# What to do:
Each line of the data below either holds "elbow" or does not. Report how many do, and only that.

Source data
********

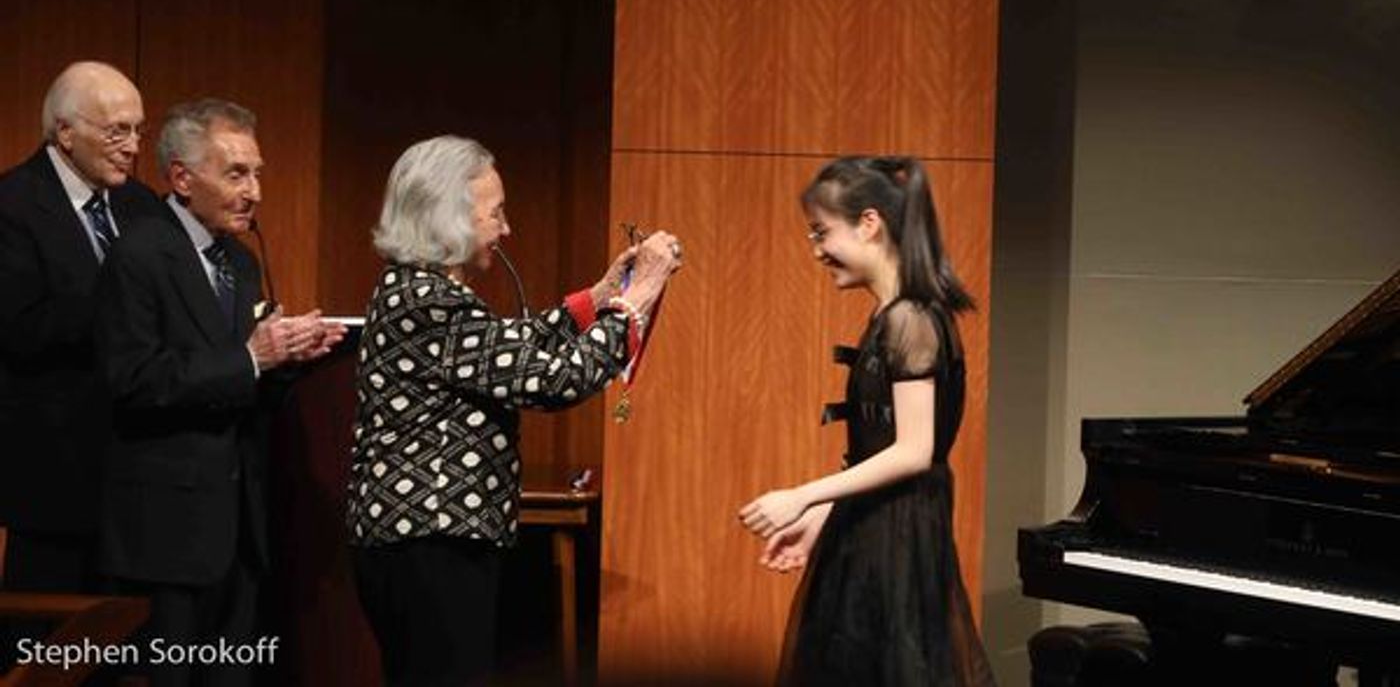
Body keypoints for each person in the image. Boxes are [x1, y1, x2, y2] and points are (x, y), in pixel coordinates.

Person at [346, 135, 682, 687]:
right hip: (431, 542)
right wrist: (637, 298)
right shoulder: (430, 301)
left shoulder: (416, 291)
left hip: (423, 542)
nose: (507, 229)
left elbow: (508, 348)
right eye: (495, 213)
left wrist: (600, 297)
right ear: (450, 216)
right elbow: (555, 379)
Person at [95, 98, 345, 687]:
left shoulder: (239, 260)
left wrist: (289, 359)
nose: (254, 191)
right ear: (182, 178)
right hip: (165, 536)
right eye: (236, 174)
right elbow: (133, 380)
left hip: (239, 531)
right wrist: (252, 357)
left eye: (257, 173)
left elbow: (241, 382)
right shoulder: (137, 255)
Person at [739, 156, 996, 686]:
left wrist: (802, 495)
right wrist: (821, 517)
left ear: (869, 223)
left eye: (821, 232)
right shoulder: (890, 315)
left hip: (898, 537)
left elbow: (913, 451)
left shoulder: (911, 319)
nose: (816, 250)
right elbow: (877, 449)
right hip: (875, 528)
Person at [0, 61, 163, 603]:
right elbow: (21, 328)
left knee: (125, 634)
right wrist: (124, 297)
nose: (133, 146)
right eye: (117, 131)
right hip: (54, 472)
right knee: (47, 638)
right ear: (65, 132)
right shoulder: (12, 205)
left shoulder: (142, 206)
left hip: (137, 473)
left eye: (138, 130)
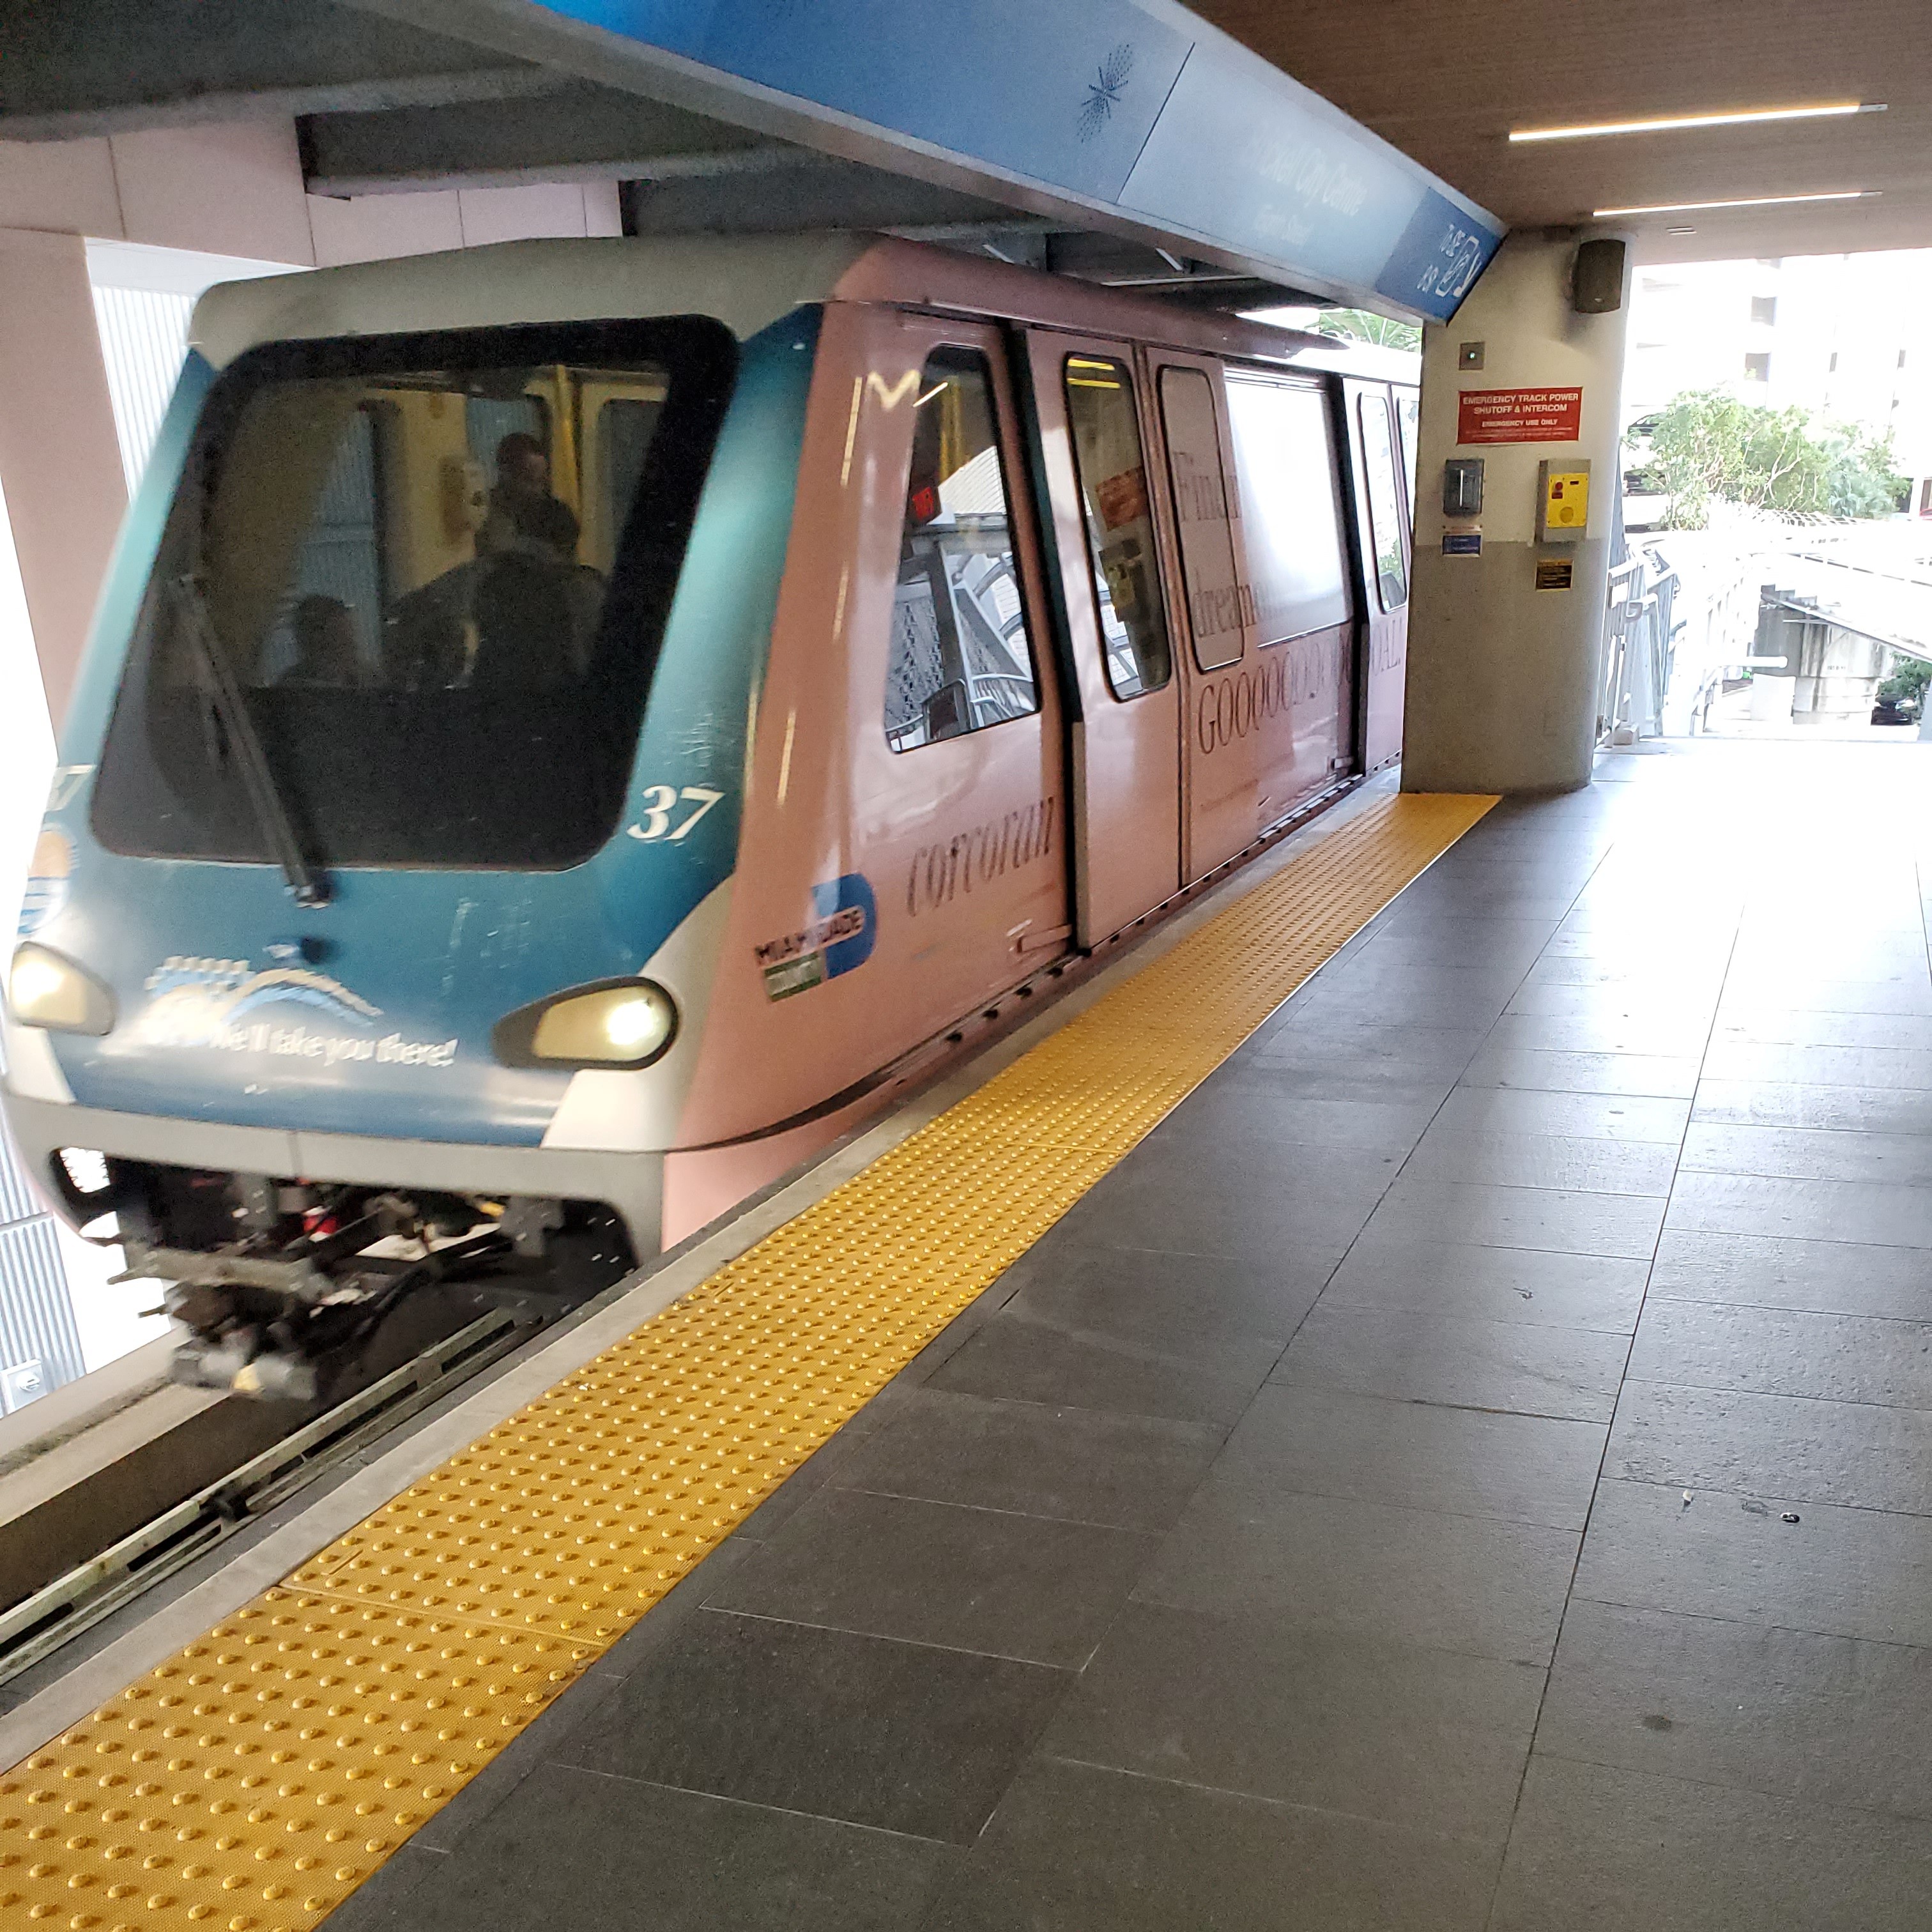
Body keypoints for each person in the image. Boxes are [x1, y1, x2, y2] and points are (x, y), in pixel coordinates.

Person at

********

# Result below:
7